On le voit ici, la notion d’immigrés déborde sur les DOM-TOM ! Et la pratique tend à réduire la part consacrée aux immigrés quelle que soit leur origine géographique ou institutionnelle.

Dans le mouvement d’accroissement des impayés qui grève lourdement les Offices comme les Sociétés anonymes, ils ne figurent cependant pas, ou très peu. Les impayés sont le fait de nationaux. Des études récentes l’attestent, et l’on a pu écrire que de ne pas payer son loyer est un signe d’intégration ! Les immigrés écartés des logements sociaux ne le sont donc pas pour ce motif. En revanche, les arguments opposés à leur admission sont liés aux phénomènes de concentration, et aux troubles qu’ils entraînent : problèmes de voisinage, dévalorisation des ensembles, sans compter l’inutilité électorale de leur présence.

L’aide personnalisée au logement (APL)

Nous n’entrerons pas ici dans l’analyse des conséquences et de la gestion de l’A.P.L., largement automatique dès lors que des familles sont admises dans des logements ayant fait l’objet de conventionnement. Si elle est actuellement fragilisée, du fait de son coût, et de ses effets secondaires – concentration de cas difficiles dans certains programmes, risque d’impayés lors des variations de l’A.P.L. dues à l’évolution de la situation familiale –, elle demeure l’un des mécanismes les plus efficaces pour le logement des familles à faibles revenus, immigrés inclus.

== CONSIGNE ==
Poursuivez l'extrait sur le logement social des immigrés en reprenant après sa dernière phrase. La liste qui suit provient d'une autre source.

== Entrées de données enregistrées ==
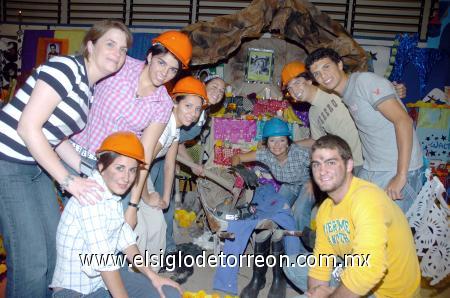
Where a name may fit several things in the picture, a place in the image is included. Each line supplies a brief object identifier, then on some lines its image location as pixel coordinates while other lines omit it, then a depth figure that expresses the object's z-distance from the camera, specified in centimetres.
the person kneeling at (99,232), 206
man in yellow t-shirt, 199
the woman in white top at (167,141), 349
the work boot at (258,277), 357
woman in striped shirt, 201
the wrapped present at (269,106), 656
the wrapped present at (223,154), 647
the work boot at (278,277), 354
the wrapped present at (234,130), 655
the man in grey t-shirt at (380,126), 291
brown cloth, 500
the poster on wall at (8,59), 808
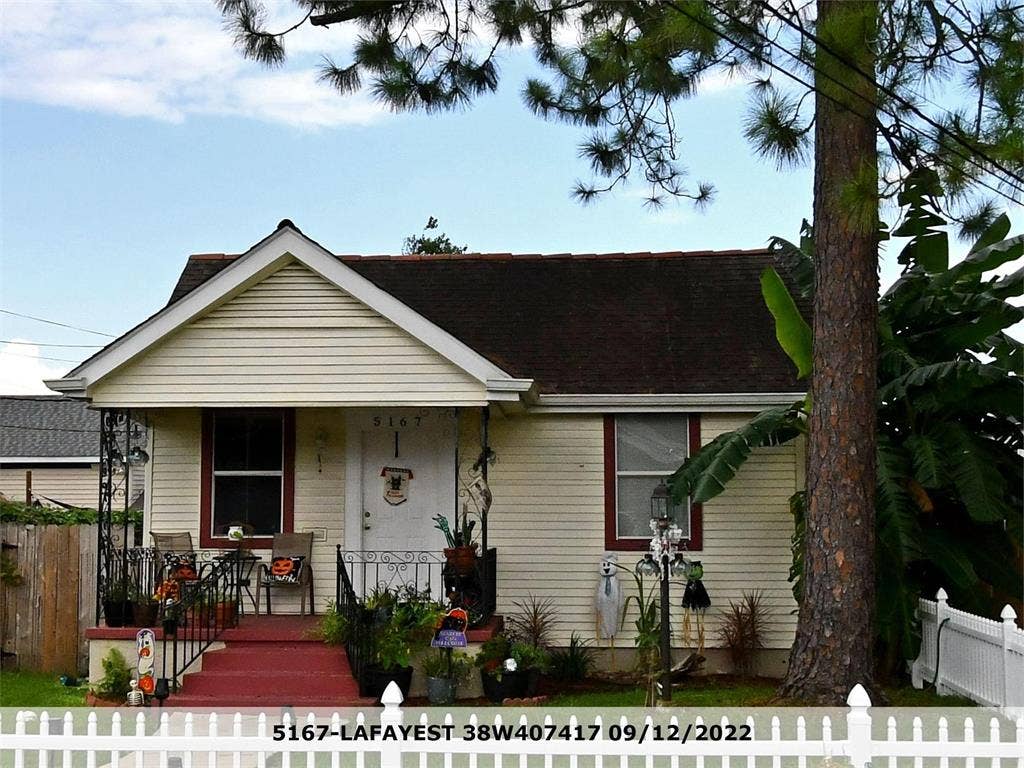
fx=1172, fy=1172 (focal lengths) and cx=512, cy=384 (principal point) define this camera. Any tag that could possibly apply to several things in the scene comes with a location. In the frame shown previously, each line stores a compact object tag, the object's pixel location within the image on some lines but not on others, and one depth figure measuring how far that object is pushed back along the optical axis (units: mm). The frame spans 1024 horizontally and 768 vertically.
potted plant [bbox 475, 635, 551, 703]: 11445
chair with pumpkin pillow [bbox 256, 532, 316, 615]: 13320
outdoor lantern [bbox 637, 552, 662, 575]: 10125
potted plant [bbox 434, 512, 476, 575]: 12266
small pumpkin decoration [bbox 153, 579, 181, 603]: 12209
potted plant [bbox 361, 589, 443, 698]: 11117
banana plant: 11172
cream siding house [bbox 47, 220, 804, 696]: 13750
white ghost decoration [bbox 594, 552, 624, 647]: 13578
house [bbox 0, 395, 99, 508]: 30703
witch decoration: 13375
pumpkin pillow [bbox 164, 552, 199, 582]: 12500
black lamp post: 9977
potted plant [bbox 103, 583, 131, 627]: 12039
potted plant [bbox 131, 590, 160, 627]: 12094
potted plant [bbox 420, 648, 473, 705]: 11344
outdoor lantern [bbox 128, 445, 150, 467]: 13626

== RÉPONSE RÉDIGÉE ==
En revanche, les effets secondaires de la concentration de familles à forte A.P.L. dans des programmes importants entraînent actuellement un revirement de la politique des entreprises et des constructeurs : tentatives pour « vider » peu à peu ces programmes, par départ volontaire des plus hauts revenus, regroupements et démolitions des bâtiments libérés, et arrêt total de l’admission de nouvelles familles étrangères. Le taux d’immigrés déjà logés pouvant dépasser 25 %, l’état des bâtiments laissés sans entretien pour favoriser des réhabilitations lourdes ou des démolitions, renforce le mouvement de vacance par refus de la part des nouveaux candidats des logements qui leur sont encore proposés dans ces programmes. C’est ainsi que démolition de logements sociaux et forte demande de logements de la part de populations salariées immigrées peuvent coexister dans la même agglomération.

L’objectif est d’éviter les effets de ghettos et de poches de sous-emploi dommageables pour tous ; mais le premier effet est le renvoi des salariés immigrés et de leurs familles vers des logements privés, le plus souvent précaires, exigus, et insalubres.

Si ceci est vrai pour les familles comprenant un ou deux membres salariés, cela se vérifie davantage encore pour les jeunes, les chômeurs ou tous ceux qui cumulent un handicap personnel avec leur qualité d’étranger.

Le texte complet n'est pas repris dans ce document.